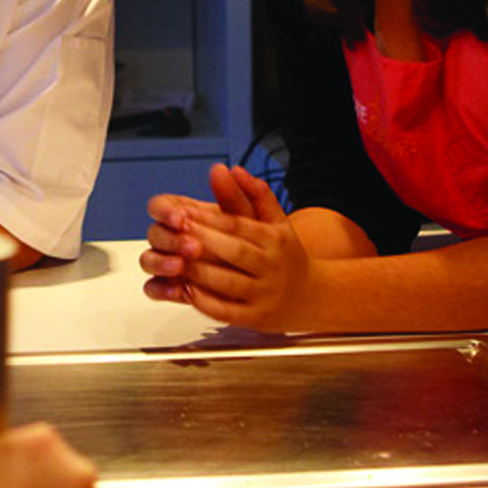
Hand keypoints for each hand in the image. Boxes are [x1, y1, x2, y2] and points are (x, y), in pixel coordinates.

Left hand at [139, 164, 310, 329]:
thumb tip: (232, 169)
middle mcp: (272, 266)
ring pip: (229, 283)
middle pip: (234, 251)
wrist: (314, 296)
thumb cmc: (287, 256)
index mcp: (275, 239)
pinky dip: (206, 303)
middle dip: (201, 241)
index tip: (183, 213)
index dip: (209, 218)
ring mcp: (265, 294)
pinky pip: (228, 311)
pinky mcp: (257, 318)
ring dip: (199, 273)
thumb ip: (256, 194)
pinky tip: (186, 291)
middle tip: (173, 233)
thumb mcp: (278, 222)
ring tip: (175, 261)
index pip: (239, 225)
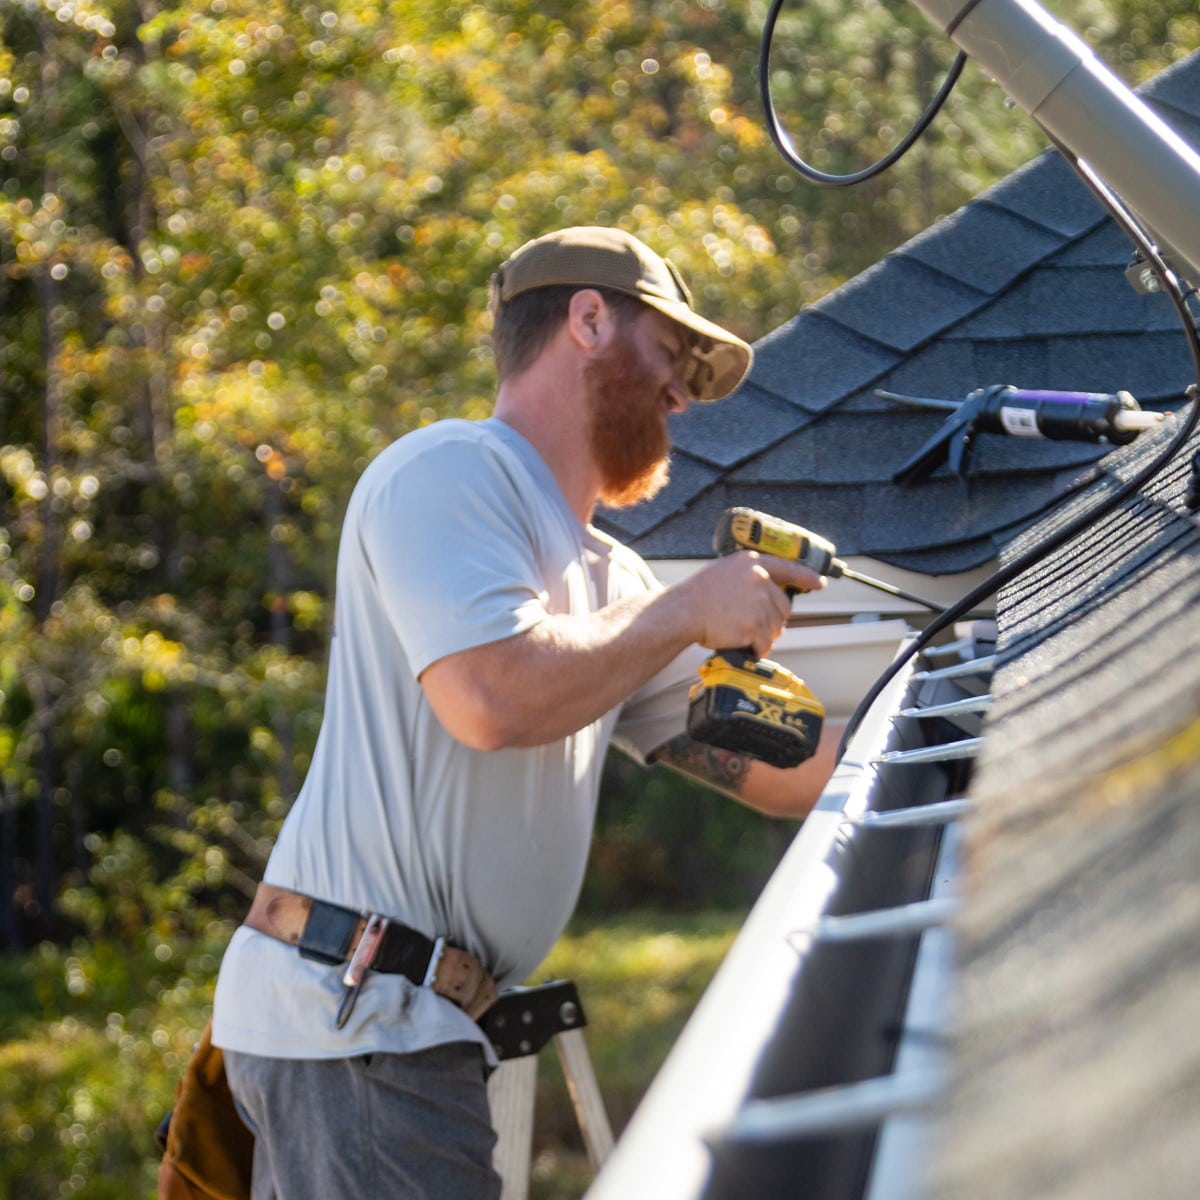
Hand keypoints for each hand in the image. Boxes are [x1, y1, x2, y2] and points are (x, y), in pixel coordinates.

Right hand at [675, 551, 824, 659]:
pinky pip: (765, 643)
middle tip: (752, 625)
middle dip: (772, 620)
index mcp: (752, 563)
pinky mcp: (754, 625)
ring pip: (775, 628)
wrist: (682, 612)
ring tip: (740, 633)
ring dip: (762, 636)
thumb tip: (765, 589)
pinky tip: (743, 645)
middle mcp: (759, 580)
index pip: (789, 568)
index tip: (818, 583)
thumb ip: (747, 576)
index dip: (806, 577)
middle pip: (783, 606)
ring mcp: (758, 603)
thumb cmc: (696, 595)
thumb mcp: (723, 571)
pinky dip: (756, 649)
============================================================
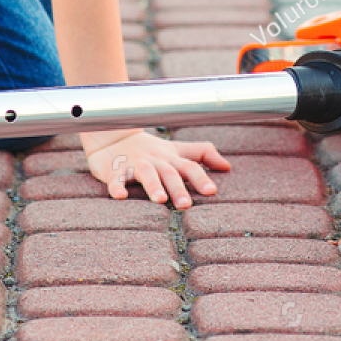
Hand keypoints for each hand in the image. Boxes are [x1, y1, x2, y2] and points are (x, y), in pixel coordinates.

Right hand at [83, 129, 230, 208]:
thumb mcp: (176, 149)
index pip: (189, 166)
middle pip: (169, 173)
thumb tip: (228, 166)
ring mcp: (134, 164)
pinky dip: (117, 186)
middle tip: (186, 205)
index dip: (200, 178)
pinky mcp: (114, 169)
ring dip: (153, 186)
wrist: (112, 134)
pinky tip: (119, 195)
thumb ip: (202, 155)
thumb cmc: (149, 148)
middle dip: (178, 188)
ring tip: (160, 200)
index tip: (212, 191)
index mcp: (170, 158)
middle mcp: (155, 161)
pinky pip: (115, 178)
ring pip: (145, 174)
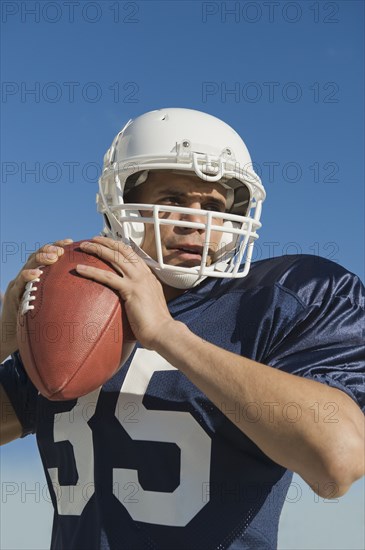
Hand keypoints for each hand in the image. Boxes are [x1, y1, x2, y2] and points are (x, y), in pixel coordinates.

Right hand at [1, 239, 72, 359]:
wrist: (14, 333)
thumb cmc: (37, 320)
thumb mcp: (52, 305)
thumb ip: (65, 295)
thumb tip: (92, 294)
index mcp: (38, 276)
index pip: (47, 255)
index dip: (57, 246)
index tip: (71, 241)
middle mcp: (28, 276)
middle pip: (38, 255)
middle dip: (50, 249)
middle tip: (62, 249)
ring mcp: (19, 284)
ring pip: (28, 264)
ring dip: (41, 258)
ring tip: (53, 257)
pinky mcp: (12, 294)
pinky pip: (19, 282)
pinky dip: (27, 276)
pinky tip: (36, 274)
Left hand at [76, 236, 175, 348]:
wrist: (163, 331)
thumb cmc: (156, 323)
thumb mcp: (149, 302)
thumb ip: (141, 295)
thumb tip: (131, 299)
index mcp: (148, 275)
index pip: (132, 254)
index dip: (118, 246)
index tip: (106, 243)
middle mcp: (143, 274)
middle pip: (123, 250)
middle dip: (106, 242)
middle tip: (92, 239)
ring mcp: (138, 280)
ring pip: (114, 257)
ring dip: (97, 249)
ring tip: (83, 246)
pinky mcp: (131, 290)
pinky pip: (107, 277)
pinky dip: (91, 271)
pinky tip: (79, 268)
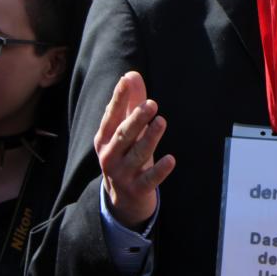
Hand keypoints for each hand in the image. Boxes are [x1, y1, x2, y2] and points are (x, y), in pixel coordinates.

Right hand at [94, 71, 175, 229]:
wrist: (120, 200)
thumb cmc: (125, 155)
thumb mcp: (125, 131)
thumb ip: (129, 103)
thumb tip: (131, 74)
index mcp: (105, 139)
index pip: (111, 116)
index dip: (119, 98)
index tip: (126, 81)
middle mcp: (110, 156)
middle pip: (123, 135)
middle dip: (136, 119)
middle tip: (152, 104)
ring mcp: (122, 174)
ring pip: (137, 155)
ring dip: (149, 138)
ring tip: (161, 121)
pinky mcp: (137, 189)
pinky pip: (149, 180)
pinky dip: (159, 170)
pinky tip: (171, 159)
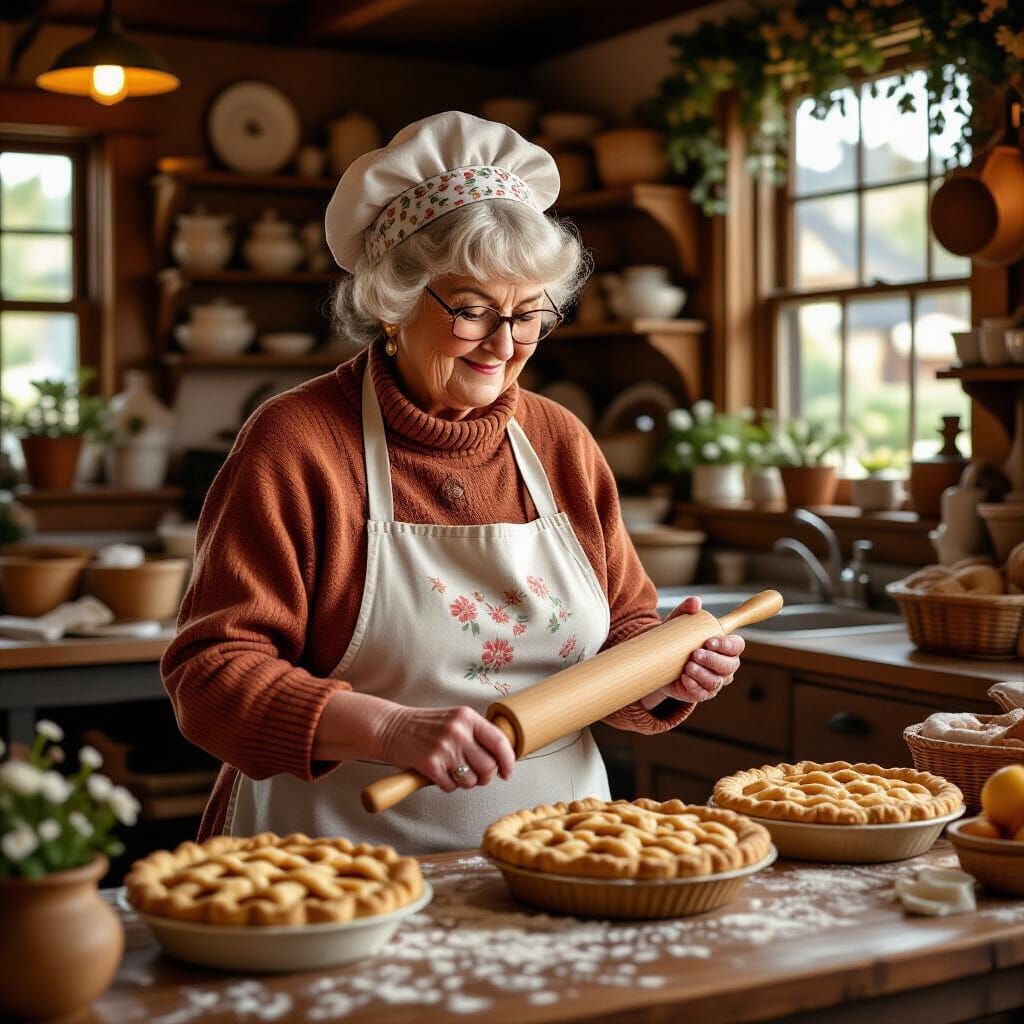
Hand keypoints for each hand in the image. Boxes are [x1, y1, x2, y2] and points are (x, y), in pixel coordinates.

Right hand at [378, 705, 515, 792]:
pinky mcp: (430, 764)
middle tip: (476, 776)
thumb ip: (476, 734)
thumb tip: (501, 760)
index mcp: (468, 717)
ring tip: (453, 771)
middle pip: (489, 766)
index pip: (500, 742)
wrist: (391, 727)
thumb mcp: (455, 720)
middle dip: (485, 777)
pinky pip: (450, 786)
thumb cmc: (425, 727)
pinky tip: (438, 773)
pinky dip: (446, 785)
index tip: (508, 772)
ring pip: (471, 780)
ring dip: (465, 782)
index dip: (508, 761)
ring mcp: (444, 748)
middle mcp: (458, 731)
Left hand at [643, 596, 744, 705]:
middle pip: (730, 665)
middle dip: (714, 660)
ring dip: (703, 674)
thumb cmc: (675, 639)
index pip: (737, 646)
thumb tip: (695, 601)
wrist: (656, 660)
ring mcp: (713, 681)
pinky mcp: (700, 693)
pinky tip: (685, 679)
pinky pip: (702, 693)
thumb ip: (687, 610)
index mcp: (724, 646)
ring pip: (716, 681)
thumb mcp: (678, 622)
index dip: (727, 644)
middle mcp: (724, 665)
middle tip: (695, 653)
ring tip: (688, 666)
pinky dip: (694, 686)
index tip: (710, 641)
============================================================
PROBLEM STATEMENT
Read the entries and show each line that mentions "Left".

ANSWER SPACE
Left hand at [139, 164, 310, 329]:
Left hand at [76, 236, 175, 348]:
Left hand at [643, 596, 744, 705]:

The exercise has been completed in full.